Coralie Fargeat-  » The Substance »

The substance est un film de l’excès . Défier le « bon goût », franchir les bornes de ce qui est considéré comme tel, provoque toujours le scandale. Mais peut-être n’y a t-il pas d’autre manière pour Coralie Fargeat de s’affranchir non pas tant de l’académisme mais de ce qu’une sélection cannoise suppose : « un grand film » d’auteur.

De même, peut-on dire alors qu’il s’agit d’une impertinence calculée et « trop » démonstrative ? Non. S’en tenir à la mesure ou au bon goût , c’est aussi parfois répondre à une norme et à un conformisme , c’est couvrir les abus de pouvoir d’une société qui fait de la beauté un culte . D’où l’importance de l’exagération , et en particulier de l’exagération comique, de la caricature, qui, par définition, franchissent les bornes de la bienséance.
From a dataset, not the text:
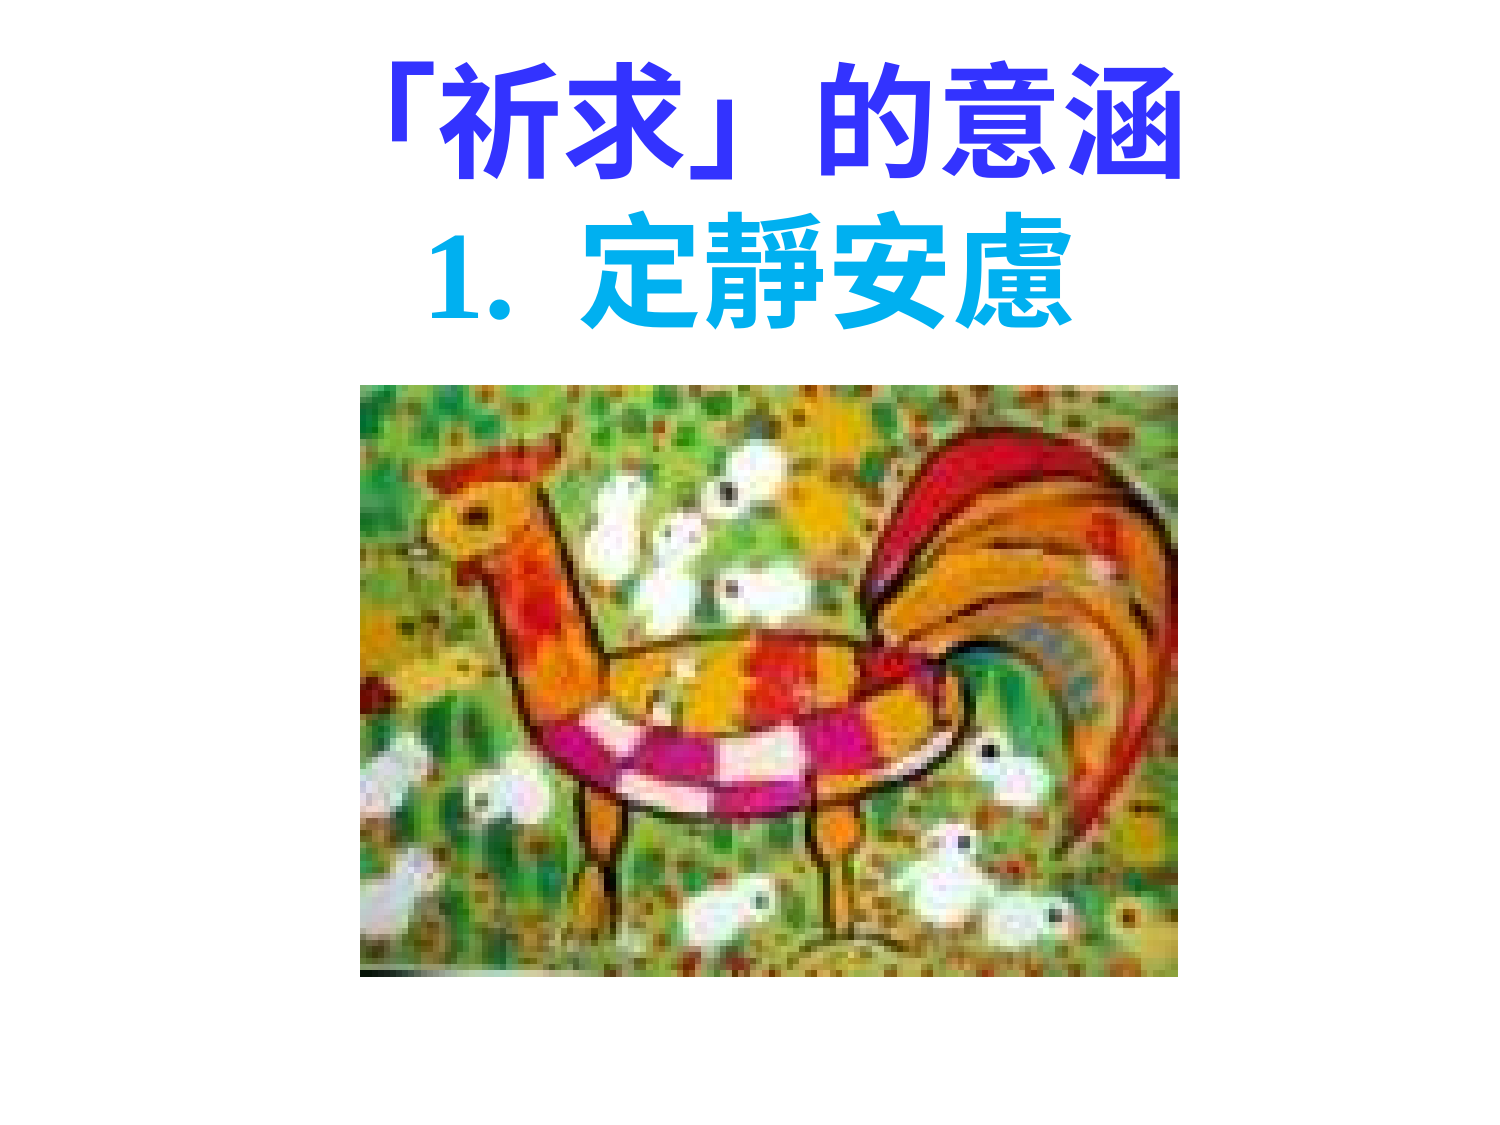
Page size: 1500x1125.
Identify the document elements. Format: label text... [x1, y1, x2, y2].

title 「祈求」的意涵 1. 定靜安慮 [112, 99, 1388, 288]
picture [359, 384, 1178, 977]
 À la norme , l’excès, résolument monstrueux, obscène et gratuit, s’oppose alors une puissance de transgression apte à faire surgir l’œuvre. Et c’est la raison pour laquelle The substance apparaît comme un film qui questionne l’assignation sociale imposée à la femme : assignation à celle qui vieillit et doit céder sa place , assignation à celle qui origine les fantasmes et les désirs. L’intelligence de Coralie Fargeat est de ne pas opposer l’une à l’autre .Aussi The substance met en scène Elisabeth Sparkle ( hallucinante Demi Moore), star d’une émission d’aérobic, que son patron licencie le jour de ses 50 ans. Mais Elisabeth reçoit une proposition inattendue. Un mystérieux laboratoire qui existe à travers une voix, lui propose une « substance » miraculeuse qui lui permettra de devenir « la meilleure version » d’elle-même, « plus jeune, plus belle, plus parfaite ».Une seule condition à cette promesse : partager son temps avec elle ( Sue, merveilleuse Margaret Qualley) une semaine sur deux. Mais voilà sous l’effet euphorisant d’un corps qui renaît , Elisabeth oublie la recommandation- recommandation à l’image du conseil donné par Hésiode à Persès- : il ne s’agit pas de supprimer la démesure ; il faut « ne pas la laisser grandir ». C’est alors dans cette tension constante que s’écrit son histoire , entre hubris et dikè, excès et mesure , démesure et sage modération. La forme du film se plie alors à «  son » récit basculant dans le body-horror, le dionysiaque et le grotesque. Mais c’est un regard féminin d’une puissance incroyable où le corps désormais «  ne peut plus être une donnée mais seulement une question et peut-être un tourment » ( 1).

(1) Nicole Brenez, De la figure en général et du corps en particulier.